Карета на висячих рессорах покачивалась, шестерик серых в яблоках коней бежал дружно, Фикхен, сидя рядом с матерью, смотрела в раскрытое окно. Мимо бежали, кружились леса, поля, бескрайние шири, зубчатый от елок горизонт, невысокие пологие холмы, темные, бурые избы деревень со слепыми окнами, которые не веселили даже пестрые наличники.
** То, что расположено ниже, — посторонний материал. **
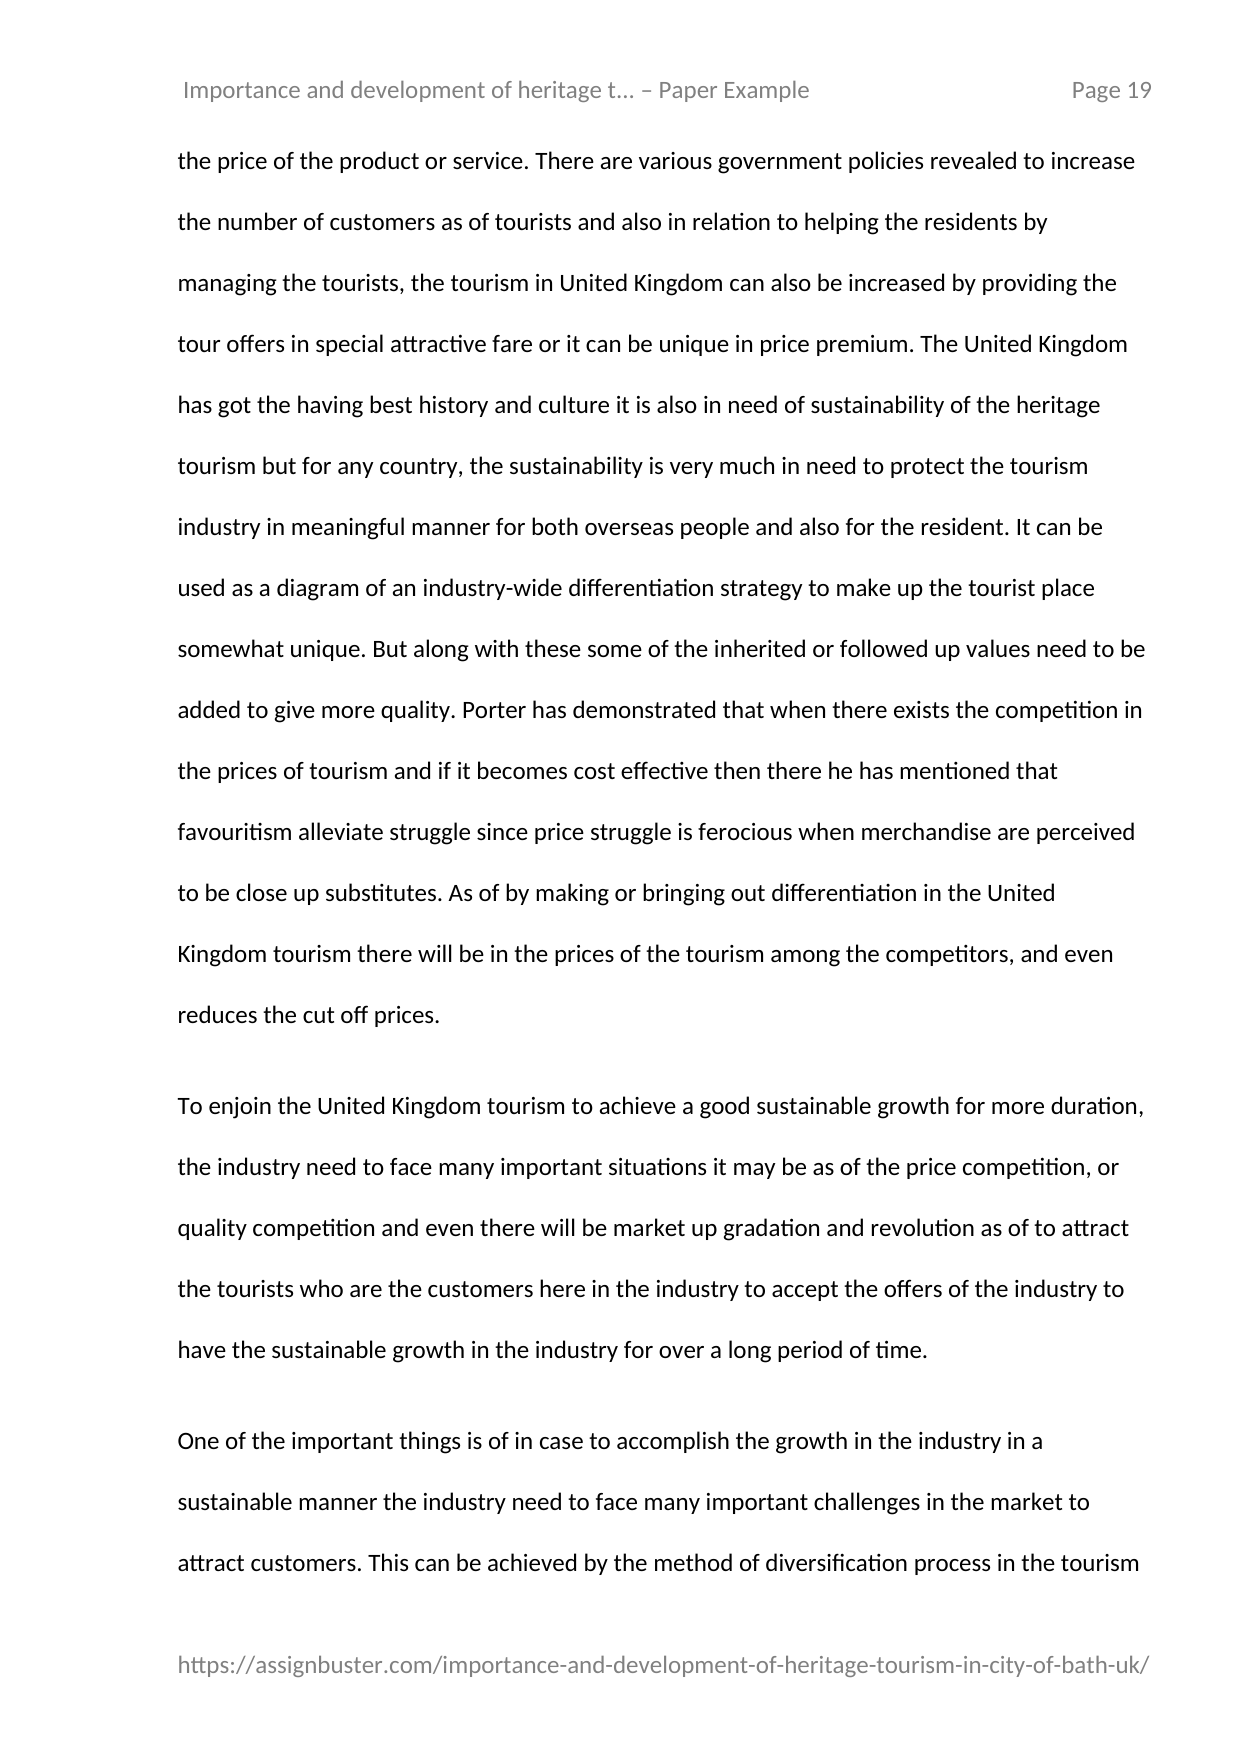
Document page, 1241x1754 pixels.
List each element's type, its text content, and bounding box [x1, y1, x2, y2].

text To enjoin the United Kingdom tourism to achieve a good sustainable growth for more duration, the industry need to face many important situations it may be as of the price competition, or quality competition and even there will be market up gradation and revolution as of to attract the tourists who are the customers here in the industry to accept the offers of the industry to have the sustainable growth in the industry for over a long period of time. [177, 1090, 1152, 1365]
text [177, 1425, 1152, 1577]
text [177, 145, 1152, 1030]
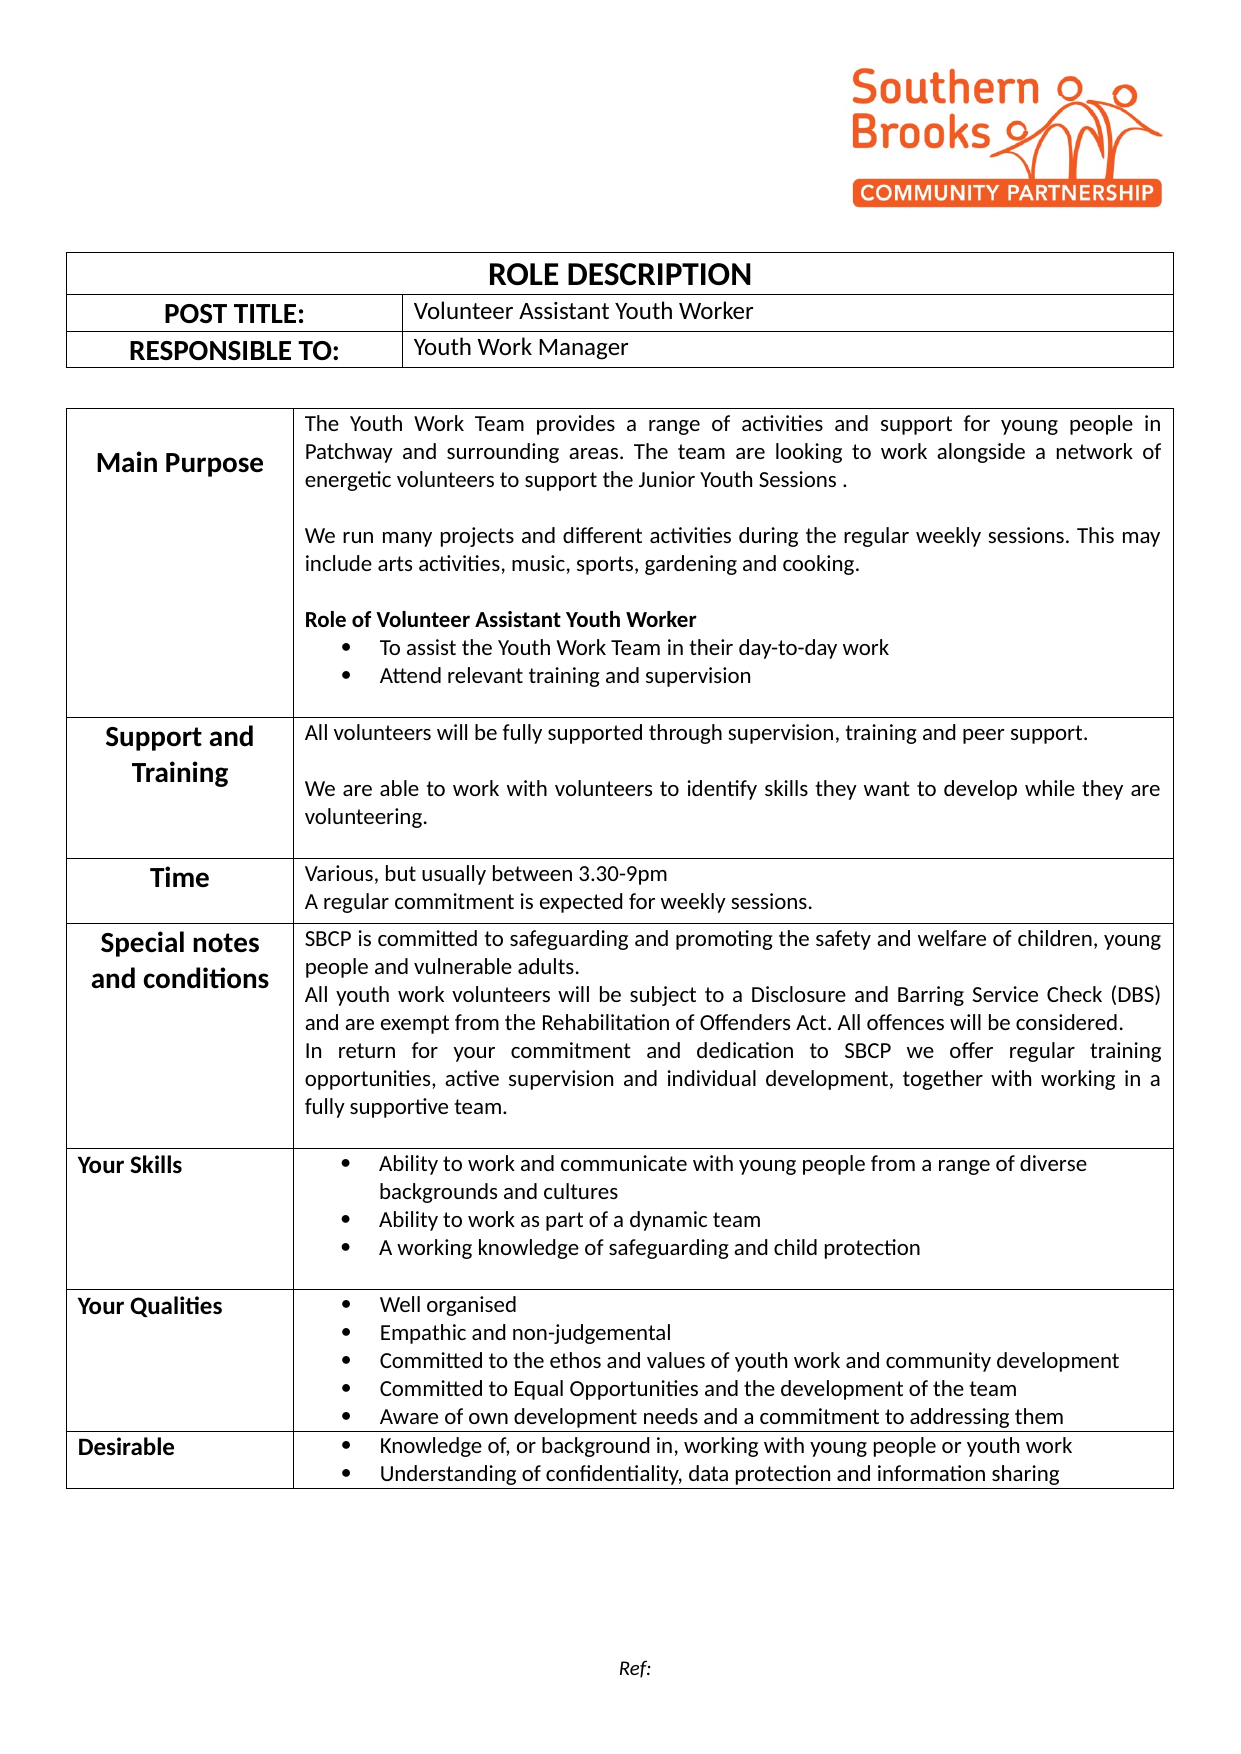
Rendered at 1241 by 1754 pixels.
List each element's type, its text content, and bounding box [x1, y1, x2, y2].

picture [844, 55, 1170, 220]
table_cell Ability to work and communicate with young people from a range of diverse backgrounds and cultures Ability to work as part of a dynamic team A working knowledge of safeguarding and child protection [294, 1149, 1173, 1289]
table_cell SBCP is committed to safeguarding and promoting the safety and welfare of children, young people and vulnerable adults. All youth work volunteers will be subject to a Disclosure and Barring Service Check (DBS) and are exempt from the Rehabilitation of Offenders Act. All offences will be considered. In return for your commitment and dedication to SBCP we offer regular training opportunities, active supervision and individual development, together with working in a fully supportive team. [294, 924, 1173, 1148]
table_cell Time [67, 859, 293, 923]
table_cell Special notes and conditions [67, 924, 293, 1148]
table_header Main Purpose [67, 409, 293, 717]
table_header ROLE DESCRIPTION [67, 253, 1173, 294]
table_cell Youth Work Manager [403, 332, 1173, 367]
table_cell POST TITLE: [67, 295, 402, 331]
table_cell All volunteers will be fully supported through supervision, training and peer support. We are able to work with volunteers to identify skills they want to develop while they are volunteering. [294, 718, 1173, 858]
table_cell Knowledge of, or background in, working with young people or youth work Understanding of confidentiality, data protection and information sharing [294, 1432, 1173, 1488]
table_cell Volunteer Assistant Youth Worker [403, 295, 1173, 331]
table_cell Your Skills [67, 1149, 293, 1289]
table_cell RESPONSIBLE TO: [67, 332, 402, 367]
table_cell Your Qualities [67, 1290, 293, 1431]
table_cell Various, but usually between 3.30-9pm A regular commitment is expected for weekly sessions. [294, 859, 1173, 923]
table_cell Support and Training [67, 718, 293, 858]
table_cell Well organised Empathic and non-judgemental Committed to the ethos and values of youth work and community development Committed to Equal Opportunities and the development of the team Aware of own development needs and a commitment to addressing them [294, 1290, 1173, 1431]
table_cell Desirable [67, 1432, 293, 1488]
table_header The Youth Work Team provides a range of activities and support for young people in Patchway and surrounding areas. The team are looking to work alongside a network of energetic volunteers to support the Junior Youth Sessions . We run many projects and different activities during the regular weekly sessions. This may include arts activities, music, sports, gardening and cooking. Role of Volunteer Assistant Youth Worker To assist the Youth Work Team in their day-to-day work Attend relevant training and supervision [294, 409, 1173, 717]
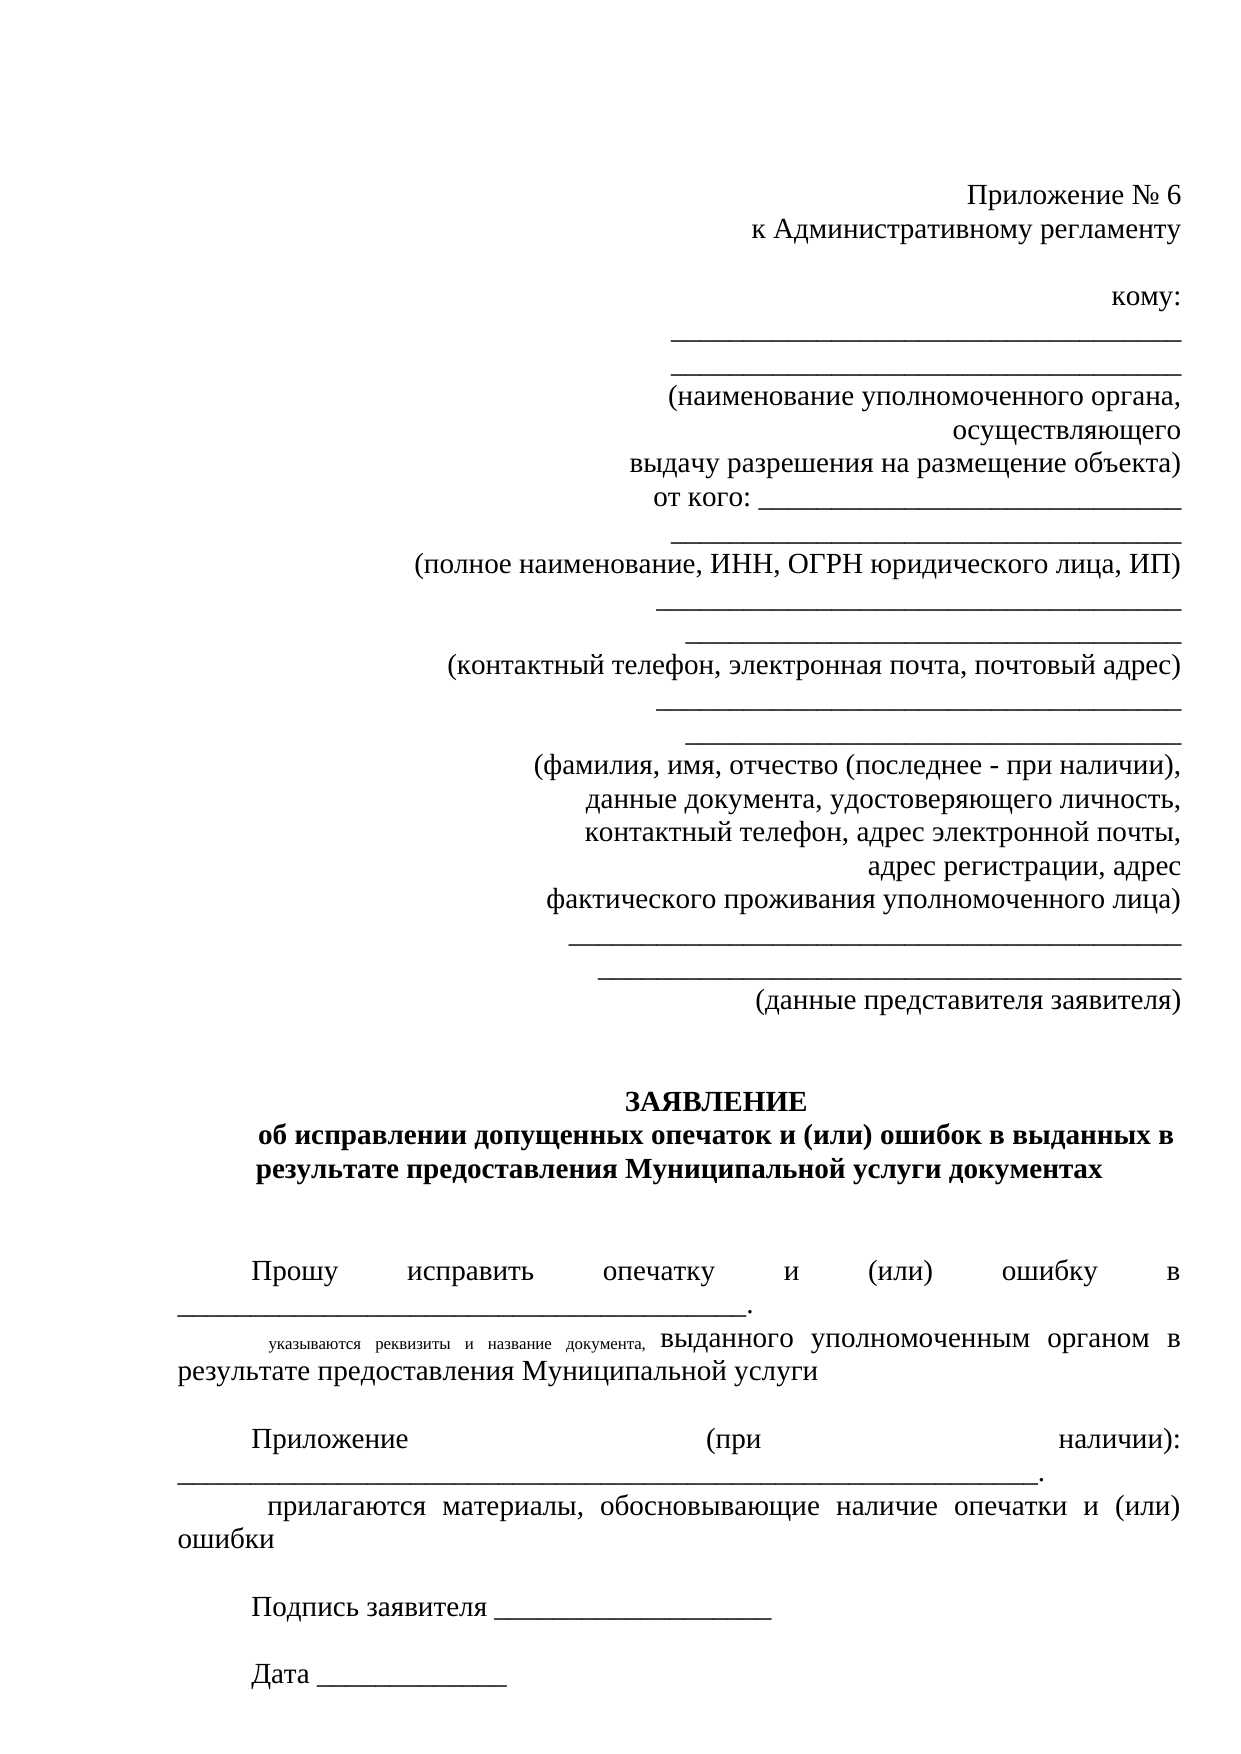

— Мама, как это все не похоже на нашу Пруссию! — сказала Фикхен. — Как здесь просторно!
Белостенная лавра с ее золотыми куполами, в зеленых цветущих садах захлебнулась народом… Неумолчно трезвонили лаврские колокола… Подходили к монастырю, и колокола звонили все громче, громче, река народа текла в Святые ворота[39].